Catherine Boily

Avril 1998

 

Tolérer la cruauté? Jamais!


La cruauté est très présente chez certains êtres humains. Ils font preuve de sadisme et en retirent souvent du plaisir.  Le marquis de Sade affirmait que les personnes souffrant de perversions n'avaient rien à y voir et qu'elles ne faisaient que les subir.  Selon lui, les penchants pervers sont déterminés par la nature et il faut donc les tolérer. Cependant, on peut se demander s'ils sont réellement conséquences de la nature.  Dans l'affirmative, doit-on les accepter et jusqu'à quel point?

 Dans ce texte, je démontrerai que la cruauté n'est pas naturelle et que par le fait même, il ne faut pas l'accepter. Il est possible qu'elle soit explicable, mais jamais acceptable.

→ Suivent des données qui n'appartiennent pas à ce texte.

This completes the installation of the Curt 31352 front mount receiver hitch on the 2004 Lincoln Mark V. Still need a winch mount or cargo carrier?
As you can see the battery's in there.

 Tout d'abord, la cruauté n'est pas innée.  Tout nouveau-né a des caractéristiques physiques déterminées et même quelques caractères psychologiques, mais la cruauté n'en fait pas partie.  Qu'est-ce qui fait alors qu'une personne sera sadique et une autre non?  Aujourd'hui, après de multiples années de recherche, les psychologues et leurs confrères s'entendent, à quelques exceptions près, sur la même explication.   Ils croient que l'enfance joue un grand rôle dans le développement de la personnalité.  Par la même occasion, les comportements anormaux seraient le résultat de traumatismes infantiles.  Les grands psychopathes ont souvent fait l'objet de longues études.  Des points communs ont alors été constatés.  La plupart d'entre eux avaient eu une enfance difficile: rejet de la mère, violence sexuelle, etc.  La cruauté de ces criminels n'est donc pas présente à leur naissance, mais bel et bien le fruit d'une enfance anormale.

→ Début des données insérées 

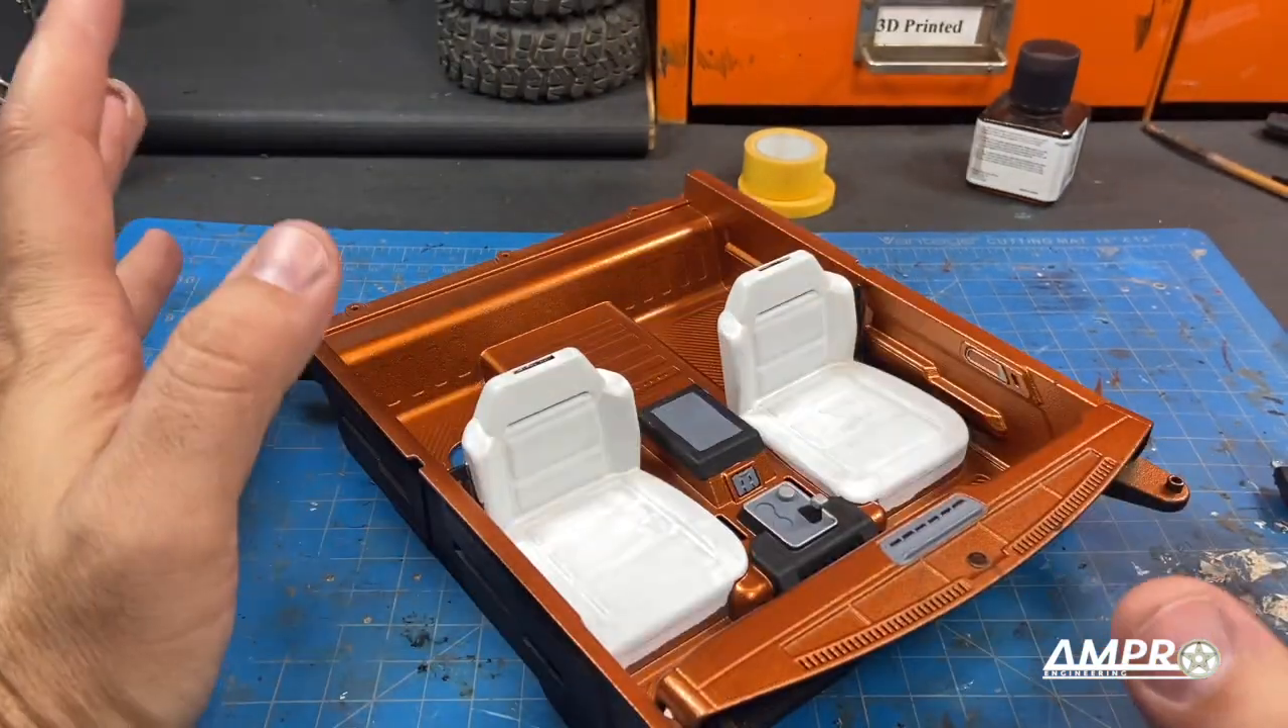I did forget to put the headrests right here.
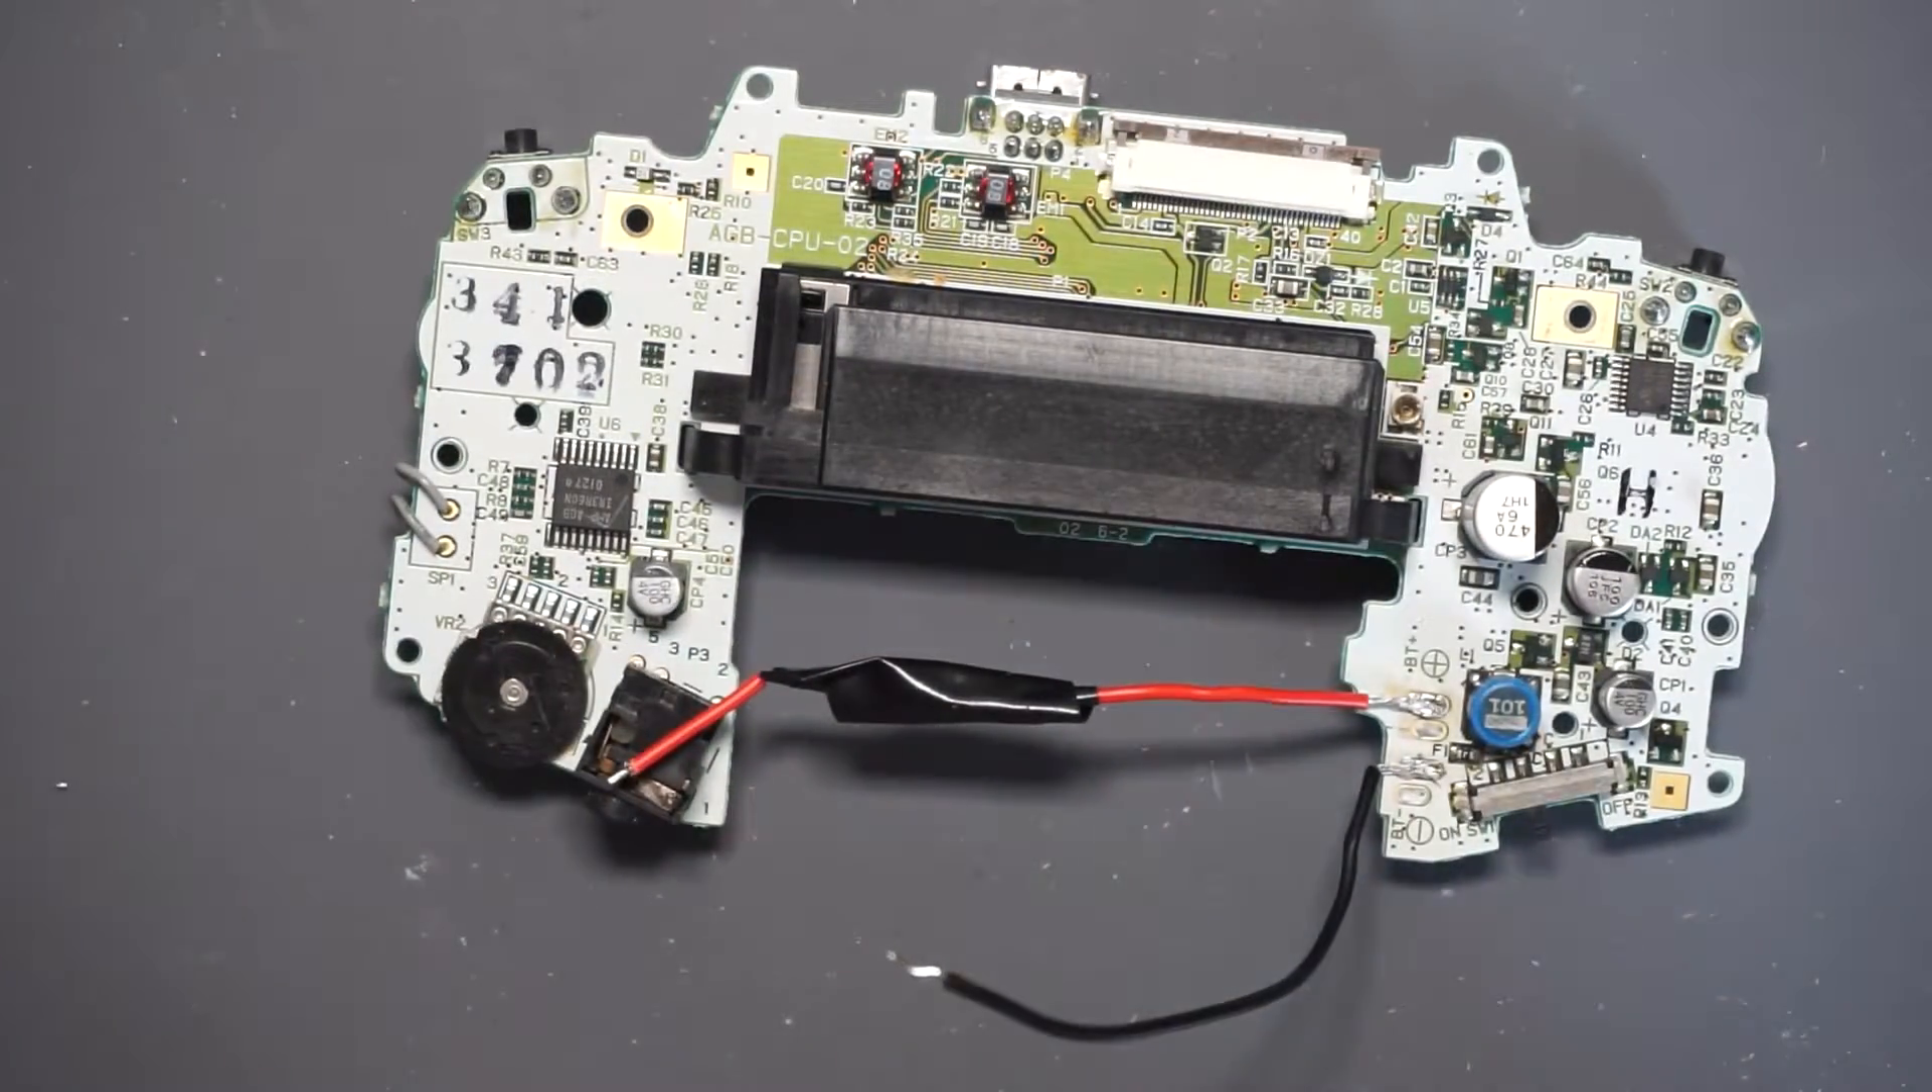Okay so now i've got the two wires hooked up to terminals on the console.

Ensuite, la cruauté est sans fondement et il ne faut donc pas l'accepter. D'accord, les gens peuvent devenir, pour des raisons qu'ils ne contrôlent pas, sadiques.  Par contre, cela ne les excuse point lorsqu'ils commettent des actes affreux.  Un couple ayant des tendances sexuelles sadiques a le droit de faire ce qu'il veut.  Ils sont des adultes consentants et on ne peut rien y faire.  Malheureusement, les gestes cruels sont plus souvent faits aux dépends de gens non consentants.  Ceux-ci deviennent des victimes souffrant pour le plaisir d'autrui.  Peut-être que l'agresseur n'y voit aucun mal et ne fait que rechercher son plaisir.  On peut tenter de comprendre pourquoi il a agi ainsi.  Souvent, on trouve des explications dans ce qu'il a subi plus tôt dans sa vie.  On peut alors essayer de le soigner.  Cependant, il est crucial de faire la différence entre comprendre pourquoi une personne pose des gestes inacceptables et les tolérer.   La cruauté ne devient admissible en aucun cas...

Nous nous sommes demandés si la cruauté pouvait être naturelle et si oui, devrions-nous l'accepter?  Nous avons vu que la réponse à ces deux questions est non.  Premièrement, la psychologie prouve que les comportements comme la cruauté sont un résultat d'événements graves et anormaux s'étant produits pendant l'enfance.  Ces comportements sont donc des acquis.  Deuxièmement, ces comportements pathologiques peuvent être expliqués, mais il ne faut pas les accepter pour autant car des gens en sont victimes.  Ne faudrait-il pas accorder autant d'importance à la prévention de ces comportements qu'à leur tolérance?